In simple terms, all this physiological discussion relates to the fact that the most effective endurance training for children will involve high heart rates achieving at least AT. The goal should be to challenge the glycogen-burning capabilities and recruit the Type IIa fibres in the child. It may also be possible that, pre-puberty, one could improve endurance performance by using only one short burst of anaerobic-type training, although it is impossible to say whether this type of training alone would be sufficient. The condensed version is this: on average, pre-puberty children can improve their VO2 max but not as much as adults can, after following a normal CV training plan (3 to 5 x week, 75% max HR, 20 minutes). After puberty it seems that greater improvements in VO2 max are possible and this may be related to sexual maturation or simply the child's limited cardiac output. It is also possible that children benefit less from adult-type CV training because they have higher initial fitness. Children, pre-puberty, seem to be naturally quite fit, and so CV training at this stage is not necessarily a priority. During and after puberty, when the benefits from training are greater, may be the most appropriate time to start serious endurance training.

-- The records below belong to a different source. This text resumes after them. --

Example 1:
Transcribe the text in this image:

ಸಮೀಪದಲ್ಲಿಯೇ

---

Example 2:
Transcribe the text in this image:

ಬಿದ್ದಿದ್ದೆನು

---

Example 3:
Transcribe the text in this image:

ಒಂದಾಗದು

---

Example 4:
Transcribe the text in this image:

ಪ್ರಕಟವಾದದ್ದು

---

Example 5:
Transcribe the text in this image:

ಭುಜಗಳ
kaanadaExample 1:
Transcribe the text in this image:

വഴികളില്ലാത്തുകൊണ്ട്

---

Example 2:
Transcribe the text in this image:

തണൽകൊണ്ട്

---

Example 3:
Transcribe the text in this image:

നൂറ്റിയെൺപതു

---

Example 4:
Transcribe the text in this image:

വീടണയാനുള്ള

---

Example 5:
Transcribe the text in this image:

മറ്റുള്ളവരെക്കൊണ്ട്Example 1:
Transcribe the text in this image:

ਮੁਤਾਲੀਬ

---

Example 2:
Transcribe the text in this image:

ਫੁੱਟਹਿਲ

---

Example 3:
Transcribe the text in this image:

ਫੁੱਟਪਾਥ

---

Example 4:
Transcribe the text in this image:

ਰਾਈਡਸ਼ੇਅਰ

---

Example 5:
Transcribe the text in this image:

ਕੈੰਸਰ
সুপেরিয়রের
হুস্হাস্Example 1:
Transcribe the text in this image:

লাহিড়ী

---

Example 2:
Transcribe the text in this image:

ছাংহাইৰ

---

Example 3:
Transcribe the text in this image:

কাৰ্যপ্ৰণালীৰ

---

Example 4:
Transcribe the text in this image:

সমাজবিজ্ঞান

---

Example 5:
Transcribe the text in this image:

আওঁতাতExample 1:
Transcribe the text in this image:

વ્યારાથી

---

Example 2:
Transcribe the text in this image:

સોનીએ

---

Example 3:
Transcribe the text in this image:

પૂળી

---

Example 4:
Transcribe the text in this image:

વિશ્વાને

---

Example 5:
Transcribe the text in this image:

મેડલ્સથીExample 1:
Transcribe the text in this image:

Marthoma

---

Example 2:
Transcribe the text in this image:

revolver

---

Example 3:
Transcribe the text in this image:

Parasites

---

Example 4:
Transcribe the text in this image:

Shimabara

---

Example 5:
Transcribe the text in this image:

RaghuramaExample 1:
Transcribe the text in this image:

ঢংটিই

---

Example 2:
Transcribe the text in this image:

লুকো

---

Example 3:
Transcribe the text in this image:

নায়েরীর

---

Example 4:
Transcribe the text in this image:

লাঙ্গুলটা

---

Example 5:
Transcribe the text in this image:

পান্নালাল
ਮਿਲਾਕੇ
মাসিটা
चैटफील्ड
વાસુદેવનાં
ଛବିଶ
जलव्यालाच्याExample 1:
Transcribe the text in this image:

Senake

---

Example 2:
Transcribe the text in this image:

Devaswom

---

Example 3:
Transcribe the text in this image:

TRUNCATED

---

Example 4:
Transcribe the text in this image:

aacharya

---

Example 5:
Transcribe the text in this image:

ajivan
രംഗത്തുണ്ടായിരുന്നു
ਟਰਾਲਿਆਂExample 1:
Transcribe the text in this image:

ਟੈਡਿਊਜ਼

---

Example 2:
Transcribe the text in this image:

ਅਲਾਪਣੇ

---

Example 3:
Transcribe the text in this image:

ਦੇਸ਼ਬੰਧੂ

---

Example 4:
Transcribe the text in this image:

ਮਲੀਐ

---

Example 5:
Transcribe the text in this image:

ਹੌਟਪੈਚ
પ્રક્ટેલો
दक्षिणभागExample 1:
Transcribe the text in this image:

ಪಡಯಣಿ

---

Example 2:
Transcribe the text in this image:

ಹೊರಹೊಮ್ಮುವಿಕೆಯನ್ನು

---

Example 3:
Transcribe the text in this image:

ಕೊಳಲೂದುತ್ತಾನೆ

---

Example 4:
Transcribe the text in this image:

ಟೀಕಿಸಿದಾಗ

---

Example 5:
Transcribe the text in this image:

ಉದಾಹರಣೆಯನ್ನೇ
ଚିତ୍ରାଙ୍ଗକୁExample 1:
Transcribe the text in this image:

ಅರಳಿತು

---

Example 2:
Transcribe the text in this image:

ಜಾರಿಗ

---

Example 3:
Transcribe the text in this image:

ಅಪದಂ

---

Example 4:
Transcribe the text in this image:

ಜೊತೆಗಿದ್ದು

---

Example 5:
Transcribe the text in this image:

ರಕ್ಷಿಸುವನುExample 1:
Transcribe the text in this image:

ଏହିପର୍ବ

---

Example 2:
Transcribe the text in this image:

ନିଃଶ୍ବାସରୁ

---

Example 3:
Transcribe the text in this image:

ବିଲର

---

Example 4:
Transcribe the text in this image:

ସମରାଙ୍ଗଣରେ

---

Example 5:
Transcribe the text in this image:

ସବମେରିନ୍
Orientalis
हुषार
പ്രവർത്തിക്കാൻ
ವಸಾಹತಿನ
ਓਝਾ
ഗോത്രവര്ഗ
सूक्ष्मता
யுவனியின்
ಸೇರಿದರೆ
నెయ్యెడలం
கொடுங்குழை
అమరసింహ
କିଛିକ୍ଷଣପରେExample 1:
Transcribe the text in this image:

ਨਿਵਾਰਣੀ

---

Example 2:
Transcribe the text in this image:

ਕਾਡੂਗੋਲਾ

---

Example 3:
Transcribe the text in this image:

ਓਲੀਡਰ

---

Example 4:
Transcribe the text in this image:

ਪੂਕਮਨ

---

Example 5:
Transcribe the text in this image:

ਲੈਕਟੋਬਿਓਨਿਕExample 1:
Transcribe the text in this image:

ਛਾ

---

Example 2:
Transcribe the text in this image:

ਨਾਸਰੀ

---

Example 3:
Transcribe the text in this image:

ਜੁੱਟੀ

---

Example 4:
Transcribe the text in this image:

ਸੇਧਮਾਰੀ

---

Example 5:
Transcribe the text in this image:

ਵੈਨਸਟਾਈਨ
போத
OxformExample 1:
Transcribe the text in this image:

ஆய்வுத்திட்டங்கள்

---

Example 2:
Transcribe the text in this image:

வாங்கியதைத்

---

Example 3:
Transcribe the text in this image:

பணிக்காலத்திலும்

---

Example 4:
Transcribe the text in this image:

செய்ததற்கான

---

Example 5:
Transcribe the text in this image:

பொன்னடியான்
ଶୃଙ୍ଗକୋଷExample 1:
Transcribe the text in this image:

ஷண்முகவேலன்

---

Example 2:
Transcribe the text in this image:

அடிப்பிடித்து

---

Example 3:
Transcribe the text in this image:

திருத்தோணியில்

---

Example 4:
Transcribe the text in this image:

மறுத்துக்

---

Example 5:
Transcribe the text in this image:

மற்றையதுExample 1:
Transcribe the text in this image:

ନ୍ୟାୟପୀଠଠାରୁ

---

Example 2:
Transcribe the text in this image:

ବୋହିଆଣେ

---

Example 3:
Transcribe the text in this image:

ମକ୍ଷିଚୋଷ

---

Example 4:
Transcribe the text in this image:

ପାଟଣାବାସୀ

One could argue that anaerobic short-burst interval training may be more beneficial for pre-pubertal children, as they can benefit greatly from this type of training via improvements in anaerobic glycolysis, which is limited at a young age. The most effective kind of endurance training for children will be high-intensity continuous or interval training, where heart rates reach AT and above. It is likely that children have an AT around 85% of max HR and, for elite young endurance athletes, it may be higher still.